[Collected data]
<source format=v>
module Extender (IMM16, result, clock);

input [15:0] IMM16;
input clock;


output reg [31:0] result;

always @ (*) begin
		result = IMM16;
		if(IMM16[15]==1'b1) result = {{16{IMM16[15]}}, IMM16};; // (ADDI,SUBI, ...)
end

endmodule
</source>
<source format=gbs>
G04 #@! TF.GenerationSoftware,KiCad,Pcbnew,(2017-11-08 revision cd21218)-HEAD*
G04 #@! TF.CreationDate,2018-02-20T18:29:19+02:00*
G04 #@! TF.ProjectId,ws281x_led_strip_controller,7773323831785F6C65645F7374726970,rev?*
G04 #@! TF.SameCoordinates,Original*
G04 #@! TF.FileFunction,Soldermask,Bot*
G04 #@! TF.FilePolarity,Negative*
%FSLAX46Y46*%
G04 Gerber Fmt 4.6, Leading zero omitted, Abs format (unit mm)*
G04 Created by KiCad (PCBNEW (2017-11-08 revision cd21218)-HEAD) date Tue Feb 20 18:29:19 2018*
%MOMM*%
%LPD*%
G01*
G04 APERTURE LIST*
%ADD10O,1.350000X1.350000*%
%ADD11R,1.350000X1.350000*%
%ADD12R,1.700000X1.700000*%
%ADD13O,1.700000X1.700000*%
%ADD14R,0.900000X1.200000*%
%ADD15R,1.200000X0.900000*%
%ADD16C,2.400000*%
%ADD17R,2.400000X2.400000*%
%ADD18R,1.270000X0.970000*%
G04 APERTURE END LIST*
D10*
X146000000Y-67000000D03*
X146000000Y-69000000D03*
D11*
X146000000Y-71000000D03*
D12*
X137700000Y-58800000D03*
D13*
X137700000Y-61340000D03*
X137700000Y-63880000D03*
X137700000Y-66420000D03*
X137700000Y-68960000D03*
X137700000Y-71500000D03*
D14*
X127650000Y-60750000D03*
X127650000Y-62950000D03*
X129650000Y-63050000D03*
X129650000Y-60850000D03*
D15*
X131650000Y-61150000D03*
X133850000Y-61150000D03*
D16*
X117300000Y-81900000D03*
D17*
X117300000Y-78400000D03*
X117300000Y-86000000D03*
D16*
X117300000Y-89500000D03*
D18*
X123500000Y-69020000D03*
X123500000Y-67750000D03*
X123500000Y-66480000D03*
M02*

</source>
---
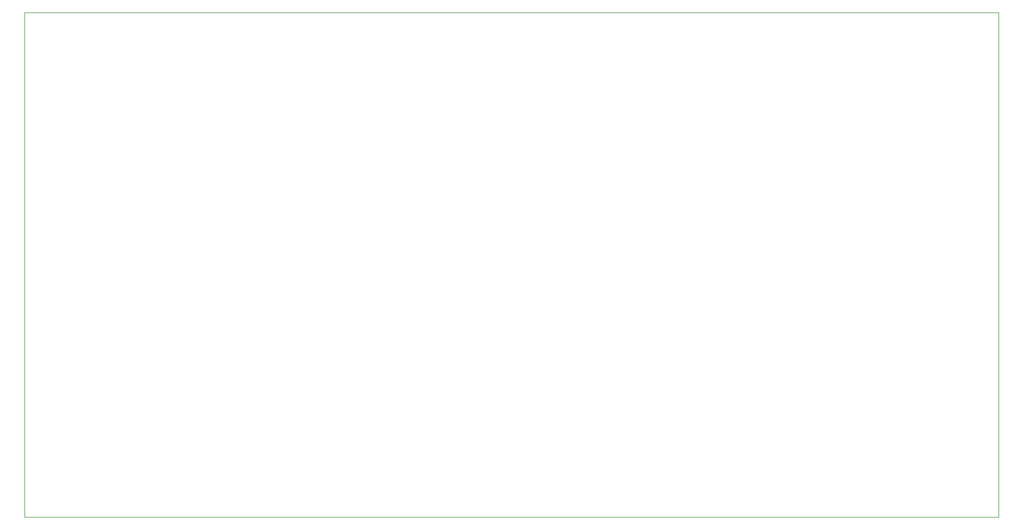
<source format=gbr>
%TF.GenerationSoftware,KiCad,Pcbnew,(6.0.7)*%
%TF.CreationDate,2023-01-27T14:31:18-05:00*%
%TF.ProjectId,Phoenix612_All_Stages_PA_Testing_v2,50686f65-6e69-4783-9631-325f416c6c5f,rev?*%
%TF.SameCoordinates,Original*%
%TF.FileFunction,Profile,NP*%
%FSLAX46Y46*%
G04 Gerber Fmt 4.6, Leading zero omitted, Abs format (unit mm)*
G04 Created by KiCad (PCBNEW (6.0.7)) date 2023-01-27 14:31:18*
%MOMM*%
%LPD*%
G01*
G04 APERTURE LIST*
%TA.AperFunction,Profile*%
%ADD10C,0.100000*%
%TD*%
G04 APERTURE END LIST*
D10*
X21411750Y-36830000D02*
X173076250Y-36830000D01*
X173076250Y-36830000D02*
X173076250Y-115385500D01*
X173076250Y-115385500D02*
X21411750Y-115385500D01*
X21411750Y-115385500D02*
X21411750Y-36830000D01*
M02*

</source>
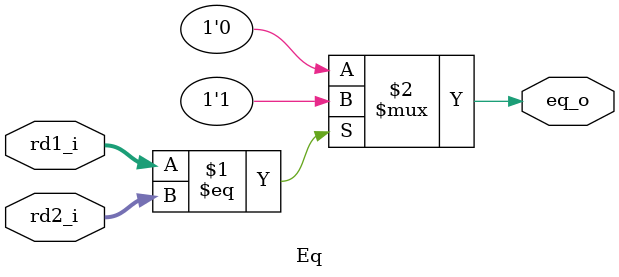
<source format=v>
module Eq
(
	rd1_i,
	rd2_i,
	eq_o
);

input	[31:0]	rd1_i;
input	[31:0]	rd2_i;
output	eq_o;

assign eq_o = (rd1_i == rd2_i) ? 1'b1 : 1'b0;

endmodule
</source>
--
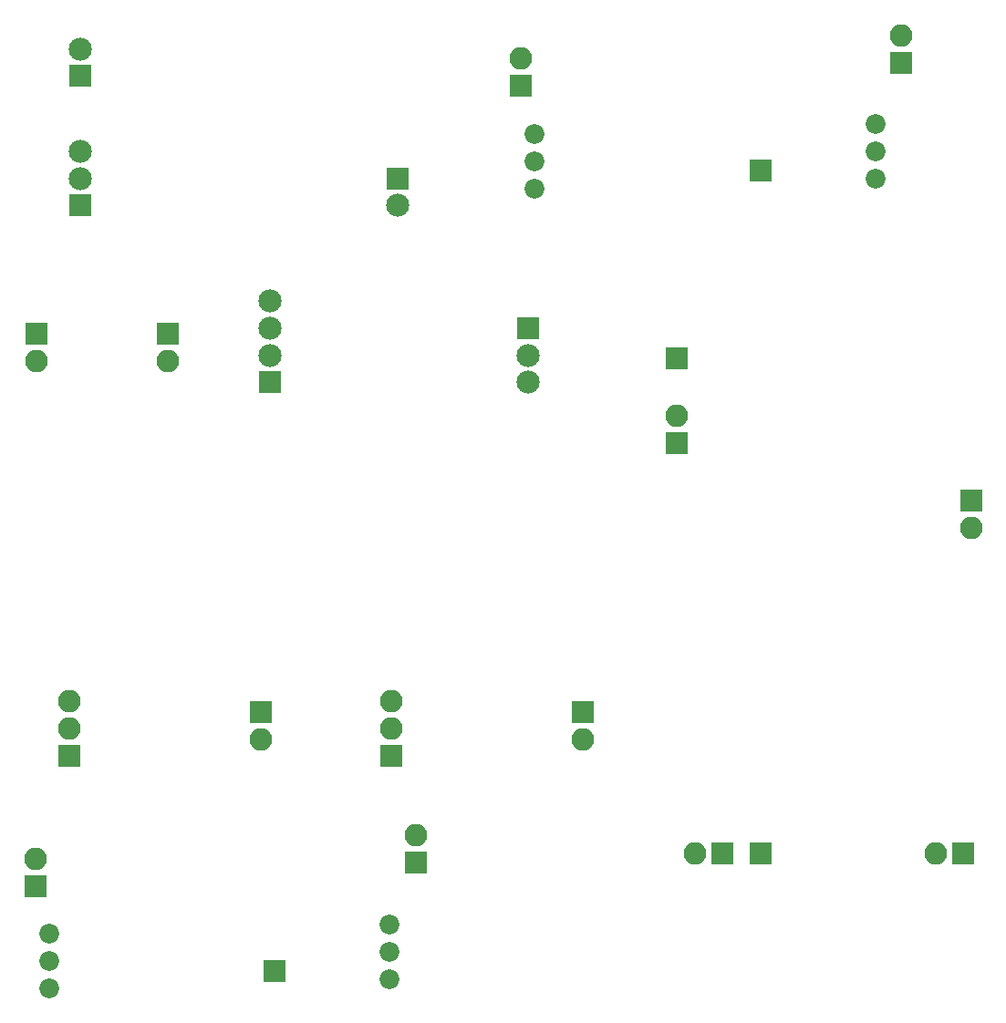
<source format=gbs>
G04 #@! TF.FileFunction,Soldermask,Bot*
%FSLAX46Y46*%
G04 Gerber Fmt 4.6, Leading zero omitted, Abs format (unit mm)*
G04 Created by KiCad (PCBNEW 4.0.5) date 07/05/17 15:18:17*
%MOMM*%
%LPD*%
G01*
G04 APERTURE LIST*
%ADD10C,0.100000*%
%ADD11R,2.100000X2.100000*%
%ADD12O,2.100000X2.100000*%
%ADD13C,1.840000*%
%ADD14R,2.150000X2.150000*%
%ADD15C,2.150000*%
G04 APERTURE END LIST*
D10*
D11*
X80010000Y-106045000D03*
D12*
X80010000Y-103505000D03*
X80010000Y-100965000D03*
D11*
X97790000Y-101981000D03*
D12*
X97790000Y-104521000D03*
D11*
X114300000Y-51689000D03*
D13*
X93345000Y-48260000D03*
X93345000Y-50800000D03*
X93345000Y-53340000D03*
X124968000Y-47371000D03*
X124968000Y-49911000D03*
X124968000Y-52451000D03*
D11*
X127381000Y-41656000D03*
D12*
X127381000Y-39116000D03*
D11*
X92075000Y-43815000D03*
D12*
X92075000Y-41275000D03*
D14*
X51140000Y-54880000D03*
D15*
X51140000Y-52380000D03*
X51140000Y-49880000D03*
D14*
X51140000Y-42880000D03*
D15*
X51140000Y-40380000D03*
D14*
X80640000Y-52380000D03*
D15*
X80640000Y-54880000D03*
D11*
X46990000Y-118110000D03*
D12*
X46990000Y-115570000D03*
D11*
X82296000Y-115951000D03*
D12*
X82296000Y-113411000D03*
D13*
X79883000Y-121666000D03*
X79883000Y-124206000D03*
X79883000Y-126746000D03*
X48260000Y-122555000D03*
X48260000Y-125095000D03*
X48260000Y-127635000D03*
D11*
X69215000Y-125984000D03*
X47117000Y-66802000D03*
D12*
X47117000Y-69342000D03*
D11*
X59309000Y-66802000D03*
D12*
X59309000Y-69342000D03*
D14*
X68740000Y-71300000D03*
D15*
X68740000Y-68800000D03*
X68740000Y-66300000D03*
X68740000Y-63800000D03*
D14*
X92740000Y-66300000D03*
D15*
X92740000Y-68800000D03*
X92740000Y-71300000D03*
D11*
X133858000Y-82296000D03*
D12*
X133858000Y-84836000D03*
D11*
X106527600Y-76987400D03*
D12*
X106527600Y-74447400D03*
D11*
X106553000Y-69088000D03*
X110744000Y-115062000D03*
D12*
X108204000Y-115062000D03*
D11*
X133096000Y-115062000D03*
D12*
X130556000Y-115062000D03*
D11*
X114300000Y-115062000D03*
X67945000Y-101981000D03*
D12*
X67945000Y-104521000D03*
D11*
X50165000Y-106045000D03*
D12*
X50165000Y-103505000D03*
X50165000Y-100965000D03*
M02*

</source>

*What this task involves*. Please say how many lines above contain "KiCad", number only.

*Exercise answer*. 5